Tenerife was roasting. Loz was sitting under a sunshade on the private roof terrace of Uncle B’s English Bar and Disco, a large whisky in his good hand. He groaned, winced and opened his mouth to feel the loose teeth at the front of his lower jaw. ‘Shit,’ he muttered angrily. He gingerly touched the bridge of his nose which had a bruise right across it, then laid a fingertip gently on the puffed-up left eye, which was swollen and weeping. They were all new injuries to add to the ones which had only just healed up from his previous battering.
He necked the whisky with one gulp and slammed the glass down on the table. Holding his breath against the pain, he unravelled the bandage from his left hand, the one Nero had snacked on.
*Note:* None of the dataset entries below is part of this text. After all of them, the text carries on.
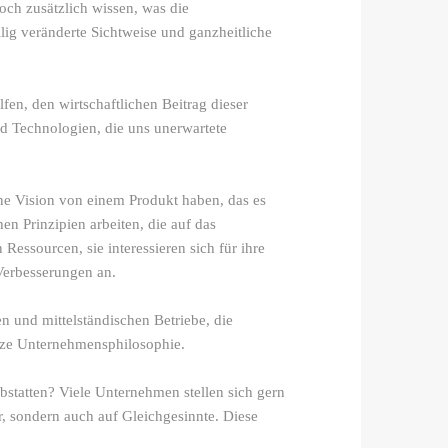
ch zusätzlich wissen, was die
lig veränderte Sichtweise und ganzheitliche
fen, den wirtschaftlichen Beitrag dieser
 Technologien, die uns unerwartete
e Vision von einem Produkt haben, das es
n Prinzipien arbeiten, die auf das
essourcen, sie interessieren sich für ihre
 Verbesserungen an.
 und mittelständischen Betriebe, die
ganze Unternehmensphilosophie.
tatten? Viele Unternehmen stellen sich gern
r, sondern auch auf Gleichgesinnte. Diese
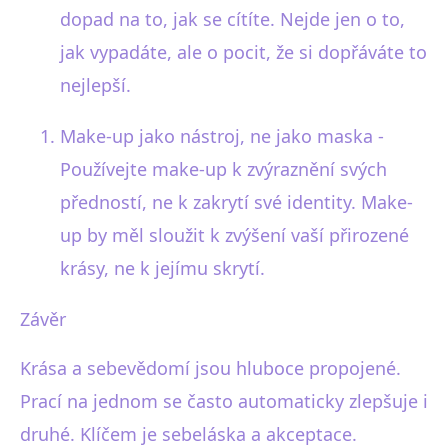
dopad na to, jak se cítíte. Nejde jen o to,
jak vypadáte, ale o pocit, že si dopřáváte to
nejlepší.
Make-up jako nástroj, ne jako maska -
Používejte make-up k zvýraznění svých
předností, ne k zakrytí své identity. Make-
up by měl sloužit k zvýšení vaší přirozené
krásy, ne k jejímu skrytí.
Závěr
Krása a sebevědomí jsou hluboce propojené.
Prací na jednom se často automaticky zlepšuje i
druhé. Klíčem je sebeláska a akceptace.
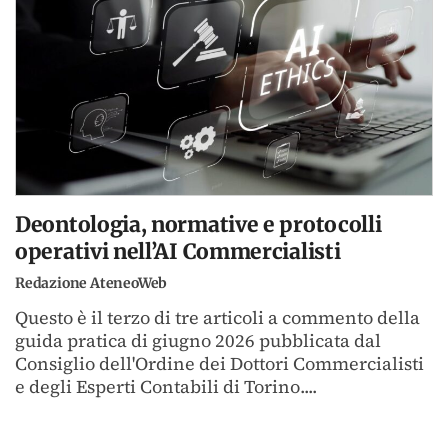
Deontologia, normative e protocolli
operativi nell’AI Commercialisti
Redazione AteneoWeb
Questo è il terzo di tre articoli a commento della
guida pratica di giugno 2026 pubblicata dal
Consiglio dell'Ordine dei Dottori Commercialisti
e degli Esperti Contabili di Torino....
It was a mess, looked infected, greenish. There was a musty stench to it which worried Loz, as did the gradual blackening of his little finger.
In the cage at the other end of the roof, Nero paced relentlessly. Loz stood up and walked over to him. As his previous weapon, the bamboo pole, now layout of reach on the floor of the cage, Loz picked up a broom-handle and shoved it through the mesh, trying to jab at Nero’s flank as the beast walked past. Nero was wise now, however, and easily swerved away with a snarl and clawed the stick. Loz continued to prod and tease, a look of sheer hatred on his face.
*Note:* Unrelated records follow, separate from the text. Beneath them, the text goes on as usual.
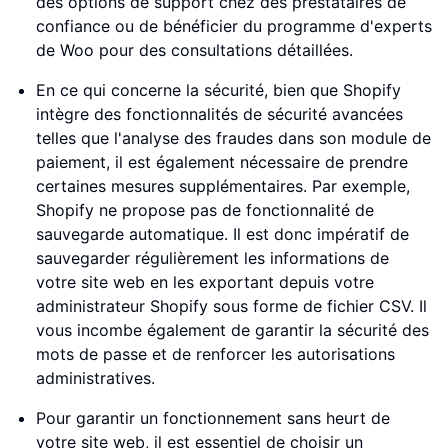
des options de support chez des prestataires de
confiance ou de bénéficier du programme d'experts
de Woo pour des consultations détaillées.
En ce qui concerne la sécurité, bien que Shopify
intègre des fonctionnalités de sécurité avancées
telles que l'analyse des fraudes dans son module de
paiement, il est également nécessaire de prendre
certaines mesures supplémentaires. Par exemple,
Shopify ne propose pas de fonctionnalité de
sauvegarde automatique. Il est donc impératif de
sauvegarder régulièrement les informations de
votre site web en les exportant depuis votre
administrateur Shopify sous forme de fichier CSV. Il
vous incombe également de garantir la sécurité des
mots de passe et de renforcer les autorisations
administratives.
Pour garantir un fonctionnement sans heurt de
votre site web, il est essentiel de choisir un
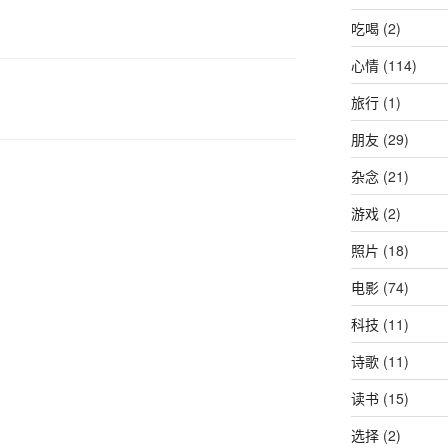
吃喝
(2)
心情
(114)
旅行
(1)
朋友
(29)
杂念
(21)
游戏
(2)
照片
(18)
电影
(74)
科技
(11)
诗歌
(11)
读书
(15)
选择
(2)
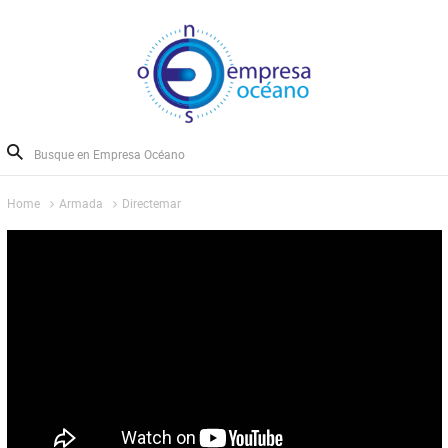
Home
Armada
Directemar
‘ Yeah, you heap of crap, nothing you can do now, is there, now your master isn’t here to help you.’ He rammed the stick at Nero’s face; the lion deflected it with a big paw. ‘Look what he’s done to me again.’ Loz pointed at his own face. ‘Bastard. If he thinks I’m looking after you, he’s fucking well wrong. You can starve for all I care, you smelly, mangy piece of meat.’
Loz, tired of the abuse, flicked two good fingers up at Nero and went back to the table.
On it, besides the whisky, was a whole sheaf of British newspapers, going back over the last two days. He picked up a copy of the Mail and read the headlines for the tenth time.?20 MILLION STOLEN: EIGHT DEAD they proclaimed. MASSIVE POLICE HUNT.
The story dominated the whole of the first three pages and contained a photograph of the officer leading the enquiry, DI Henry Christie, and lots of bland quotes from him. There were articles about gangland, the Russian Mafia and suggestions of a link to an earlier multiple killing in Blackpool. A huge reward had been posted by the banks — ?200,000 for information leading to the arrest and conviction etc.
Loz laid the paper out on the table…
The telephone call the day before from Billy Crane had come unexpectedly. Tersely, Crane had instructed Loz to pick him up from Los Rodeos Airport in the north of the island where he had just landed from Madrid. Loz drove there straight away in the Ssang Yong.
Crane looked very tired, had little to say and indulged in no small talk until Loz said conversationally, ‘Had a wee bit of a problem while you were gone, but I’ve sorted it.’